- [Quoted passage]:
====

# Microphone Feedback With Headphones On



## tuxify

Whenever I try to use voice chat (such as in Counter-Strike or Teamspeak) my microphone seems to be picking up the sounds coming from my computer. The odd thing is that I don't even have speakers hooked up. I think it might have something to do with my onboard sound, as it was working fine a while back. My motherboard is in my sig. Any suggestions?


----------



## tuxify

Anyone?


----------



## tuxify

Ghaa this is really annoying... Bump


----------



## epidemik

Driver issue? 
Try reinstalling the drivers or doing the rollback thing...


----------



## MixedLogik

Could be natural interferance, because the microphone sends a low end radio signal between your mic and internet. This could pick up interferance.


----------



## tuxify

epidemik said:


> Driver issue?
> Try reinstalling the drivers or doing the rollback thing...


Before and after the last time I reinstalled the Mobo drivers it was having problems, so I doubt that's it.



ComputerGuru64x2 said:


> Could be natural interferance, because the microphone sends a low end radio signal between your mic and internet. This could pick up interferance.



How could I fix this?


----------



## BluePlum

What type of microphone is it?


----------



## tuxify

Cyber Acoustics.
I have never had this problem before with these headphones. It just seems like my onboard sound or a setting that I have messed up on my computer.


----------



## BluePlum

Is there something little stuck in the microphone? that happend to my once


----------



## tuxify

No, because when I attached another Mic it picked it up as well. I am positive it's a software problem, not hardware.


----------



## BluePlum

I had a problem with my microphone, whenever i used it on the other end of it there was a sound like a jet engine, i couldnt hear it until i played back a recording, Go into start, Control panel, Speech. Dont close the speech window, IF you dont have feedback while the speech window is open you had the same problem as me, if not i stumped.


----------

====

- [Instructions]:
1. In the thread on microphone feedback, what brand of microphone does tuxify name?
2. Copy a passage from the thread on microphone feedback word for word. Start at the words "No, because when" and end after "not i stumped.".

- [Data segment]:
====

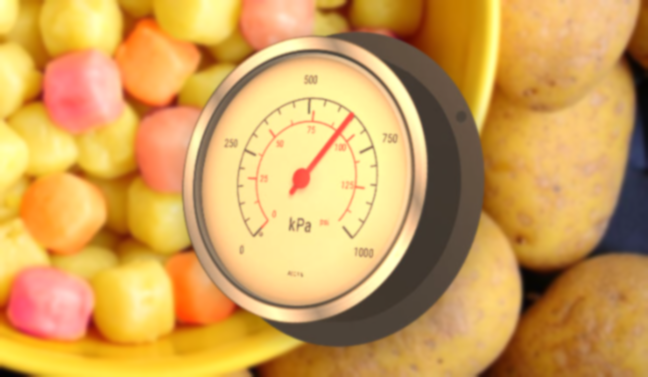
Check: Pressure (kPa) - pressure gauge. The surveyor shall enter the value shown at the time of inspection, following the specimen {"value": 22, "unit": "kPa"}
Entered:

====

- [Per-task answers]:
1. Cyber Acoustics.

2.
No, because when I attached another Mic it picked it up as well. I am positive it's a software problem, not hardware.


----------



## BluePlum

I had a problem with my microphone, whenever i used it on the other end of it there was a sound like a jet engine, i couldnt hear it until i played back a recording, Go into start, Control panel, Speech. Dont close the speech window, IF you dont have feedback while the speech window is open you had the same problem as me, if not i stumped.